(begin)

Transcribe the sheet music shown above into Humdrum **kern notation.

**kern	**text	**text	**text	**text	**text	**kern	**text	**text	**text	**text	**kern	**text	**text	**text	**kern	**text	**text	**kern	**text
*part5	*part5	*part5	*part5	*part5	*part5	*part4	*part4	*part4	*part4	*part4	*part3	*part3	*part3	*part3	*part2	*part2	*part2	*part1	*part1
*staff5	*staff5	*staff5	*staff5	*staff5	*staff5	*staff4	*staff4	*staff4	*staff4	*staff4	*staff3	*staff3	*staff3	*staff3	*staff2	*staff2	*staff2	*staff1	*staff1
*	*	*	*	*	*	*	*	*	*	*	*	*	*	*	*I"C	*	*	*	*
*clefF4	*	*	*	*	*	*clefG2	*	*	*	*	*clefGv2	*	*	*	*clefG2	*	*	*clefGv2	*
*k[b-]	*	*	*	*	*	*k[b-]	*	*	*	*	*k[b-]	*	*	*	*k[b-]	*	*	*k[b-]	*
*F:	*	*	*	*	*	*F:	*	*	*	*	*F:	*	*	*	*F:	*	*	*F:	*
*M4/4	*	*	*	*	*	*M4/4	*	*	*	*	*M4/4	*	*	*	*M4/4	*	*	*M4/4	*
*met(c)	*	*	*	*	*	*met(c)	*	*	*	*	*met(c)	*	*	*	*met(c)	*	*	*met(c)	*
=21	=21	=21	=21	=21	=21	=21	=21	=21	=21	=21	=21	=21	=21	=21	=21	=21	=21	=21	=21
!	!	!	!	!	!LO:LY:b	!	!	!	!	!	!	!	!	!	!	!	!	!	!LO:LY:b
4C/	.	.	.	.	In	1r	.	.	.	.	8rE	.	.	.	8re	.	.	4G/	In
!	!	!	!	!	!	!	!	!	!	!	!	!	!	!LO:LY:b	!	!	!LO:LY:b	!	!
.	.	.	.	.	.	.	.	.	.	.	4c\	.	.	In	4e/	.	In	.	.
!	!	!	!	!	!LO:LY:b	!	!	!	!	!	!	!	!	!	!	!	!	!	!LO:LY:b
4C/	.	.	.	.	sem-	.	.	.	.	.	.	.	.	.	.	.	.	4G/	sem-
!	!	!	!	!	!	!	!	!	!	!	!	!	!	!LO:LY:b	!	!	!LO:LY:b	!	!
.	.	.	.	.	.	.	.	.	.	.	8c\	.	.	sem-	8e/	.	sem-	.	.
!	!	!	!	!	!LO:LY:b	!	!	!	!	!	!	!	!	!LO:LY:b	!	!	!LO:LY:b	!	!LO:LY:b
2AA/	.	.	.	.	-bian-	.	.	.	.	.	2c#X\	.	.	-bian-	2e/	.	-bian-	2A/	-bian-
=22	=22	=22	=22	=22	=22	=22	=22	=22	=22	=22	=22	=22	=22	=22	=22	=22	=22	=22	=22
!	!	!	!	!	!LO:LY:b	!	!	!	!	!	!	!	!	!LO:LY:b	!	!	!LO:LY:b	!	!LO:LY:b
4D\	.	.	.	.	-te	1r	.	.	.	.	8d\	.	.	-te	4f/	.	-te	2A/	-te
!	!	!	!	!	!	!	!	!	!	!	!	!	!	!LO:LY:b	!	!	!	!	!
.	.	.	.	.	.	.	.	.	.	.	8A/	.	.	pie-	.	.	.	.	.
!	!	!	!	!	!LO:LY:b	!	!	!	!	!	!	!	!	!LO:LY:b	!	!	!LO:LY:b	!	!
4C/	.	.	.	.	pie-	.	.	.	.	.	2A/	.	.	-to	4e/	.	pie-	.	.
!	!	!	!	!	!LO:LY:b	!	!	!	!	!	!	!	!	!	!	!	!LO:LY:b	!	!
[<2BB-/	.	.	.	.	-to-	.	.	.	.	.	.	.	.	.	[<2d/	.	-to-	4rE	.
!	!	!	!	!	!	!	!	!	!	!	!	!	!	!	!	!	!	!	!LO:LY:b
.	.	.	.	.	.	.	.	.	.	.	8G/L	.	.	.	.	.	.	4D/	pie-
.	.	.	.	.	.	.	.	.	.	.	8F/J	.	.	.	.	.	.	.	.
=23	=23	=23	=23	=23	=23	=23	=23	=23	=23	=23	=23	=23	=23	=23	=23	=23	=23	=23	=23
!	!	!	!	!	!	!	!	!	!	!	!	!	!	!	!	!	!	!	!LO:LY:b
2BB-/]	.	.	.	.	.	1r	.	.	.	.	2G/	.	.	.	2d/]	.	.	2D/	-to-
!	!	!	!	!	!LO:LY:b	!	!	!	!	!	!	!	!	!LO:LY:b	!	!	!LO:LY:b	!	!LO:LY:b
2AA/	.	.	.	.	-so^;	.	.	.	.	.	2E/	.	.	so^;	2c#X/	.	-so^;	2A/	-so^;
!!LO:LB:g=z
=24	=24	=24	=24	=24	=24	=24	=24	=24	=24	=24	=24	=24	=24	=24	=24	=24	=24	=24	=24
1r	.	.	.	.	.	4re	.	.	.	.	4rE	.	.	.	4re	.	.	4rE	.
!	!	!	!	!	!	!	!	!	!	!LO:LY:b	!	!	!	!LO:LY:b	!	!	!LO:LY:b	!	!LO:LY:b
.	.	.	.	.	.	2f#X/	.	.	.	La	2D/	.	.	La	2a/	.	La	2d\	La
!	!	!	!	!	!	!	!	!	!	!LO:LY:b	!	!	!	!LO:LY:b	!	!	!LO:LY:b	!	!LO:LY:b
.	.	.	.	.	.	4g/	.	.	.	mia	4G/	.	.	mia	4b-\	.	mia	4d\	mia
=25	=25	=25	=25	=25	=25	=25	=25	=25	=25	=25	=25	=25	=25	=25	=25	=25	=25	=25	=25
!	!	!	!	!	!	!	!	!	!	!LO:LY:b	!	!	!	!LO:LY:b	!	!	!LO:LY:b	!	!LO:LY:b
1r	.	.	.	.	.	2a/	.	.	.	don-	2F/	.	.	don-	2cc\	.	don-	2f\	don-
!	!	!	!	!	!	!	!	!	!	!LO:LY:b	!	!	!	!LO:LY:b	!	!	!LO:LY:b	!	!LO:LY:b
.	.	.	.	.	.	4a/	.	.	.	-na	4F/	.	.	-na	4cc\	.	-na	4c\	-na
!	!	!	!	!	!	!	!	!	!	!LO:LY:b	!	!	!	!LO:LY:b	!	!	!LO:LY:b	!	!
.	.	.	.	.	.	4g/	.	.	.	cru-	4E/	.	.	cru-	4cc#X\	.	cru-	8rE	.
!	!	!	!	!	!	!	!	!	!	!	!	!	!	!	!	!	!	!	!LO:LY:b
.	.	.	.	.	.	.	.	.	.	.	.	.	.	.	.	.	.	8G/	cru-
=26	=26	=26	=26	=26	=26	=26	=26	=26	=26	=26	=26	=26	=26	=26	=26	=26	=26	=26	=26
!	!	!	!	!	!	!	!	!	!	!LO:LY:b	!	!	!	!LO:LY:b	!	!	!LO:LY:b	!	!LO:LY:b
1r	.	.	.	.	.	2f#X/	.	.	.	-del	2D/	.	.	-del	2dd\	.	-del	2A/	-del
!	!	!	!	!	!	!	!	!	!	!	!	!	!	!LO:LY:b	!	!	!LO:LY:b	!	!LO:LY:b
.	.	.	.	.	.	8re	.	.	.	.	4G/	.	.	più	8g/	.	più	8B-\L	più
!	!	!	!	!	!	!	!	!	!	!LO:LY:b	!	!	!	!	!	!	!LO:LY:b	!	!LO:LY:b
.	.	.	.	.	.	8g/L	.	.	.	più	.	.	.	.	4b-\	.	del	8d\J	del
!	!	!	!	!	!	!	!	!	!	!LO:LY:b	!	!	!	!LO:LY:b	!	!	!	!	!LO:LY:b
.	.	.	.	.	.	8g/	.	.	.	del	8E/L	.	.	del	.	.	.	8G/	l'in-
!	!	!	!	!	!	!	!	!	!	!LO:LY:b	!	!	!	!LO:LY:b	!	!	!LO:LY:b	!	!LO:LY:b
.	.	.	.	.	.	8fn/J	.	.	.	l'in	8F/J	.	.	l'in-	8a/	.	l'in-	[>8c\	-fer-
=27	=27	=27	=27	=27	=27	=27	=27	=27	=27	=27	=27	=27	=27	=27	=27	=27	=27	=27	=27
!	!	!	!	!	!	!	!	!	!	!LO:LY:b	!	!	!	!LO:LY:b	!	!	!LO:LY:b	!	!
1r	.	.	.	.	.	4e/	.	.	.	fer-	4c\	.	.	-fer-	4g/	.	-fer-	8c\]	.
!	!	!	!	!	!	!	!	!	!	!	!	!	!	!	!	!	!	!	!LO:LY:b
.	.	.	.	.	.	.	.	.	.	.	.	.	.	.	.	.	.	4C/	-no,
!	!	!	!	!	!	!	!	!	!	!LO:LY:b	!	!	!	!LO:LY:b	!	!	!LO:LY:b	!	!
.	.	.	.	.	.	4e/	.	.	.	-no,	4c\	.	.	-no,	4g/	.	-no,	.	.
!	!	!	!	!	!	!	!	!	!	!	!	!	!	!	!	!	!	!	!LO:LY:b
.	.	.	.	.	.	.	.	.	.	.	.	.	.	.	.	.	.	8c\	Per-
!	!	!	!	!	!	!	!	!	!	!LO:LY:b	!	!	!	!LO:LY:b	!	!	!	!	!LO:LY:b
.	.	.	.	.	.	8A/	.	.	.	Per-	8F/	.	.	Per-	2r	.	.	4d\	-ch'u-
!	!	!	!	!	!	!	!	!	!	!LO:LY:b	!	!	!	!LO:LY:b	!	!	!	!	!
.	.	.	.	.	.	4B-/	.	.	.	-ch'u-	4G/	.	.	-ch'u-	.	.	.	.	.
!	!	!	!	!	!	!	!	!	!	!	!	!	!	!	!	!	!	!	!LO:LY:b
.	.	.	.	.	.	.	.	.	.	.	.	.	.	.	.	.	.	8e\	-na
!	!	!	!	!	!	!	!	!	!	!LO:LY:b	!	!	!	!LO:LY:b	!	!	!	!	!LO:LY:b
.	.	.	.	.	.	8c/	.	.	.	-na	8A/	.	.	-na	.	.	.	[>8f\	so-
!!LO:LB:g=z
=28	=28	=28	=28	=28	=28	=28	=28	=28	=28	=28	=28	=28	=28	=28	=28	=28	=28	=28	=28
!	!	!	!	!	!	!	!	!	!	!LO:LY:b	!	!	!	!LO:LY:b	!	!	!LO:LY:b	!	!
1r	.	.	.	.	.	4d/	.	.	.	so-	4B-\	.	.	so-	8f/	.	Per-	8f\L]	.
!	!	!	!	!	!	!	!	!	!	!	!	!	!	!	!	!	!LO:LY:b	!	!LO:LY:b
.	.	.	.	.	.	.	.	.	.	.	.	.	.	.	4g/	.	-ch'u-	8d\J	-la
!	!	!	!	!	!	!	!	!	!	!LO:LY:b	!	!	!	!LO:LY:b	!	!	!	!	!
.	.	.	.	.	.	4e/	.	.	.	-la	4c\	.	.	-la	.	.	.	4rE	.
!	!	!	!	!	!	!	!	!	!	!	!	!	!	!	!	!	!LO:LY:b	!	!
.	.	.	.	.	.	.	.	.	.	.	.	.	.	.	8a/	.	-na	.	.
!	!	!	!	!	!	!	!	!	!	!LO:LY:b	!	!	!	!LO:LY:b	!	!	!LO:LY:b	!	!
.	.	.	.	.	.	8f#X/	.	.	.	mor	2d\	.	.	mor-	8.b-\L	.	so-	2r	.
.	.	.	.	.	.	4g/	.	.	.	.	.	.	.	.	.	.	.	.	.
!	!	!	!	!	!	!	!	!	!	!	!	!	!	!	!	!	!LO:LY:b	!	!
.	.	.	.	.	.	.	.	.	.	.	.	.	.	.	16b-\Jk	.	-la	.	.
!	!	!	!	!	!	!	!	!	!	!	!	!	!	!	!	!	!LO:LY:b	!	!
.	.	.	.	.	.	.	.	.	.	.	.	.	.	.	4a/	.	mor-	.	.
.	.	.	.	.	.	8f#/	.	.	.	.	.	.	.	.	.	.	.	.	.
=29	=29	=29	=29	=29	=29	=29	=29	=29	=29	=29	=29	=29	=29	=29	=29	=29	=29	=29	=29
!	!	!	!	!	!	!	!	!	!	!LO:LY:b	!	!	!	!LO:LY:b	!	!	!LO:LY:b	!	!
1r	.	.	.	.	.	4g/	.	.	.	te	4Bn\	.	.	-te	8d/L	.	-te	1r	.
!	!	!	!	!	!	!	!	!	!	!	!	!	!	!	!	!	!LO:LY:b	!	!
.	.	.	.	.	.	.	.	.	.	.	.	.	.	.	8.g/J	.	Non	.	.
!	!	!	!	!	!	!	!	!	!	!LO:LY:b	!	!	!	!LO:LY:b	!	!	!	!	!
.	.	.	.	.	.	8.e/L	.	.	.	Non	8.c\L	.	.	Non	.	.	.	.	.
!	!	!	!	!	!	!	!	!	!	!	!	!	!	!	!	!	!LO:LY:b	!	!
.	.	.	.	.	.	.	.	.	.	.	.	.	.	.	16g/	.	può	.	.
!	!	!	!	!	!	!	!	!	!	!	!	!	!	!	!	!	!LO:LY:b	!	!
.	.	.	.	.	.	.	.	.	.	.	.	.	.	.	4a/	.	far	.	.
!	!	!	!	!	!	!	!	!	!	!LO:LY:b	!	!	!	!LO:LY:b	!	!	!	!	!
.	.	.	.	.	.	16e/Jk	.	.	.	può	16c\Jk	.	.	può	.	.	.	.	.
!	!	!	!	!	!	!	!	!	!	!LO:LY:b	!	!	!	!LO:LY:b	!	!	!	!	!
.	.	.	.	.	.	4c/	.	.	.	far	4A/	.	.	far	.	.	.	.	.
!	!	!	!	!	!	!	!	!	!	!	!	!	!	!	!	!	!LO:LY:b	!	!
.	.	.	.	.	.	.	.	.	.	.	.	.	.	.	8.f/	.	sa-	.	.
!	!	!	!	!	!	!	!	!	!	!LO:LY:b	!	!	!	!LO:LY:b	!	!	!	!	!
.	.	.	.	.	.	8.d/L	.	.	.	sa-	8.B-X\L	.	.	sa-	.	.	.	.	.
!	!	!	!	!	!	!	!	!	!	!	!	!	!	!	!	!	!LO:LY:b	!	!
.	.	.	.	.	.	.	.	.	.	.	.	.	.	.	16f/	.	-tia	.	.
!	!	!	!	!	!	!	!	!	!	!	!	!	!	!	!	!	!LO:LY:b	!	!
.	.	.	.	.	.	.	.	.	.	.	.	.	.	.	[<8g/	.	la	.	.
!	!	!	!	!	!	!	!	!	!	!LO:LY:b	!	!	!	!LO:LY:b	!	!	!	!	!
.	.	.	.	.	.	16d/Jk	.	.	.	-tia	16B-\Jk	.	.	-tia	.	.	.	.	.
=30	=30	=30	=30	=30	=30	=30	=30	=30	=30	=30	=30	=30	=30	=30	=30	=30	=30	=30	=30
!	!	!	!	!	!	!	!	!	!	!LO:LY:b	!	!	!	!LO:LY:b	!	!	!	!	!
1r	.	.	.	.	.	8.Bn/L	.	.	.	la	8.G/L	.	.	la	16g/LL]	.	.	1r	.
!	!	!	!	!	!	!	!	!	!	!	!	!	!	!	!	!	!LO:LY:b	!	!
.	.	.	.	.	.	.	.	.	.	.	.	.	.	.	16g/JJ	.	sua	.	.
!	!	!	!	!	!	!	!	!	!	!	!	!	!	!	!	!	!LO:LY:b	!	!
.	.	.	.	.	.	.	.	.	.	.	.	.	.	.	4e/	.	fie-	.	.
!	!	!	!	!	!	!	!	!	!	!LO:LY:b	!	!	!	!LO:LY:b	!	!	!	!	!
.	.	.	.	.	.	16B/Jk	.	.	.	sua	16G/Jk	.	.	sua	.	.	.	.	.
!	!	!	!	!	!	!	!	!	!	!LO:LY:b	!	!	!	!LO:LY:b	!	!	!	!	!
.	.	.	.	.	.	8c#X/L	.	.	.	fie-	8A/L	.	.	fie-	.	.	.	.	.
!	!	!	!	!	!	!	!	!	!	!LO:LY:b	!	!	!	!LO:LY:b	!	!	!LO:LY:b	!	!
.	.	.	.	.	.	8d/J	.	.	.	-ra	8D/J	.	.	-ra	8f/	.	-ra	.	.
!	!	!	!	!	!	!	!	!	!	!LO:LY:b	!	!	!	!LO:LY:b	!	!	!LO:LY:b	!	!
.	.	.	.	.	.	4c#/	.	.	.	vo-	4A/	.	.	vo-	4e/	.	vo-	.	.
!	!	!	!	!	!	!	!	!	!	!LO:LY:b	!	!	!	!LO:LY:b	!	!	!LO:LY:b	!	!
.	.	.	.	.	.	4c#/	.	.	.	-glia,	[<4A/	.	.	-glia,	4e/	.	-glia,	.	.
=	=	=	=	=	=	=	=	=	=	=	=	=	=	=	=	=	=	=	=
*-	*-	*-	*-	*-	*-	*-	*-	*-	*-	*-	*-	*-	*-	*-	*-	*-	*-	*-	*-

(end)

**Exercise aim:**
Tally the lines in the rows above that contain the string "kern", matching case exactly, and reply with that number alone.

**The answer:**
2